Orlov's mole

Scientific classification
- Kingdom: Animalia
- Phylum: Chordata
- Class: Mammalia
- Order: Eulipotyphla
- Family: Talpidae
- Genus: Euroscaptor
- Species: E. orlovi
- Binomial name: Euroscaptor orlovi Zemlemerova, Bannikova, Lebedev, Rozhnov, & Abramov, 2016

= Orlov's mole =

- Genus: Euroscaptor
- Species: orlovi
- Authority: Zemlemerova, Bannikova, Lebedev, Rozhnov, & Abramov, 2016

Species of mole

Orlov's mole (Euroscaptor orlovi) is a species of mammal in the family Talpidae. It is known from northern Vietnam, southern China, and possibly Laos. It was named after Russian zoologist Nikolai L. Orlov of the Russian Academy of Sciences.

== Taxonomy ==
E. orlovi and its sister species, Kuznetsov's mole (E. kuznetsovi) were formerly considered populations of the long-nosed mole (E. longirostris), but a 2016 study found sufficient genetic divergence to split the populations as distinct species. The Red River likely serves as the geographical barrier separating E. orlovi from E. kuznetsovi.

== Distribution ==
It is known from Lào Cai Province in northern Vietnam and Yunnan in southern China.

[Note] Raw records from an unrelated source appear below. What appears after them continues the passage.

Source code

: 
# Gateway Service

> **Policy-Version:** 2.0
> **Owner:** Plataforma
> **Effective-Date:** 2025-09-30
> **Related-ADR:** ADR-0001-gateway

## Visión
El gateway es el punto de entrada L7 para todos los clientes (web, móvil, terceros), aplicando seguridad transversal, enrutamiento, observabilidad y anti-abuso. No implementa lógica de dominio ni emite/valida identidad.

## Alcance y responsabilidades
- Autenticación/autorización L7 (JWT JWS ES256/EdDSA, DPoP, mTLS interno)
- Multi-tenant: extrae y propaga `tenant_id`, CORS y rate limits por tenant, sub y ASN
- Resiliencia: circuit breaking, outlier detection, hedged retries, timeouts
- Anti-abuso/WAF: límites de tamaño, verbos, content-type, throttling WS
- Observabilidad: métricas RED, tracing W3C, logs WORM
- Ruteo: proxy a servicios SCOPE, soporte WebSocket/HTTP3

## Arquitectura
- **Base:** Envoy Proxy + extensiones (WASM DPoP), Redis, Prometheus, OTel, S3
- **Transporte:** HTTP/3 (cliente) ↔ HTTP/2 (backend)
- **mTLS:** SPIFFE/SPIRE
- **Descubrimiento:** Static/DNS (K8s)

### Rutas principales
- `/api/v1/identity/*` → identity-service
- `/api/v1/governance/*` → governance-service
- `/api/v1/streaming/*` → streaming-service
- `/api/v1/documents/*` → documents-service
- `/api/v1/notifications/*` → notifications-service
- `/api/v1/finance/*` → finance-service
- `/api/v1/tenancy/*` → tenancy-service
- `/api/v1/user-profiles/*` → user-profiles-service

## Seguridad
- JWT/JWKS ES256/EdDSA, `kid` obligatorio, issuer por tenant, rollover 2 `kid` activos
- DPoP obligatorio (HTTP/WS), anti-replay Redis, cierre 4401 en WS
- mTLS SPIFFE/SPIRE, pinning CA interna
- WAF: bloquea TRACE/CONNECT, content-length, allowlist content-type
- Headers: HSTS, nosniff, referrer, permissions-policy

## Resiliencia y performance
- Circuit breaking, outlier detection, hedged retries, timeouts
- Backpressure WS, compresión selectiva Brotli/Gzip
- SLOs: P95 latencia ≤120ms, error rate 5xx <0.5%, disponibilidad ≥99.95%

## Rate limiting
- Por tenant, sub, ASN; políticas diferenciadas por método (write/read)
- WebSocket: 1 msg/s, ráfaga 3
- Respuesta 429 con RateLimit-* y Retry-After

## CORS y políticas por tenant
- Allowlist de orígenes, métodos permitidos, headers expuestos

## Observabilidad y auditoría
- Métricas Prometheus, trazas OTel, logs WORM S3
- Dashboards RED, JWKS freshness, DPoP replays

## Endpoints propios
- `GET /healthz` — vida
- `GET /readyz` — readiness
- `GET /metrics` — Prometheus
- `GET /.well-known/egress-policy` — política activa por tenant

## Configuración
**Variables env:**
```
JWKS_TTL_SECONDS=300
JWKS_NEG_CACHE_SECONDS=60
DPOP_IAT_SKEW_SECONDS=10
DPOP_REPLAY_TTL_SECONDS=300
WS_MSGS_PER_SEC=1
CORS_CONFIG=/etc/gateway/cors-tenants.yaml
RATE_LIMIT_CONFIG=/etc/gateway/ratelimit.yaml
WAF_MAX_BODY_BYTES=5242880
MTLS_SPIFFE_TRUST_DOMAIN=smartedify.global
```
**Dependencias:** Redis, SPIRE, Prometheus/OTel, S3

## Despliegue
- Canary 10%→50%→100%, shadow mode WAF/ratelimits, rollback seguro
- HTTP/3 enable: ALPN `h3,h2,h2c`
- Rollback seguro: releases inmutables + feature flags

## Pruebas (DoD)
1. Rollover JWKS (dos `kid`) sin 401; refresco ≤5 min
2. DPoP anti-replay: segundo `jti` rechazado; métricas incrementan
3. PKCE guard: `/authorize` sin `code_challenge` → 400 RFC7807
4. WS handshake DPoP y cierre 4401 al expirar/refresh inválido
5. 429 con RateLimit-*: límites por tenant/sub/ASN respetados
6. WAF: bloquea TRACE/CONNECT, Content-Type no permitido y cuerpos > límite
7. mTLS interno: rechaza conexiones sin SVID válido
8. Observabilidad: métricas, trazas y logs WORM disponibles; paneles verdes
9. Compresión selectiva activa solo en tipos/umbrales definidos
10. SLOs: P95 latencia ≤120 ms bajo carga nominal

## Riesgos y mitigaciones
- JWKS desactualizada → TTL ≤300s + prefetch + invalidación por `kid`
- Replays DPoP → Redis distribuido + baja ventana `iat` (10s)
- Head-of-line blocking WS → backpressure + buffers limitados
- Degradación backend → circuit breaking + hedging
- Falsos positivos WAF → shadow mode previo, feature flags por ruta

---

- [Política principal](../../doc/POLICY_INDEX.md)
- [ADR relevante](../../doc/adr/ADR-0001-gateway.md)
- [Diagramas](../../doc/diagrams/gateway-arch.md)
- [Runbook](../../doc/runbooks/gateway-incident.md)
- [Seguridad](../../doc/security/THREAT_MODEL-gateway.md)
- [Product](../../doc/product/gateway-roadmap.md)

However, it may have a wider distribution in the highlands of northern Laos and in areas of northwestern Vietnam west of the Red River.

== Description ==
It is a large-sized mole comparable in size to E. longirostris. It can be distinguished by its long, club-shaped tail as well as its small, light-built skull with a narrow rostrum compared to E. kuznetsovi. It has shorter toothrows than E. longirostris.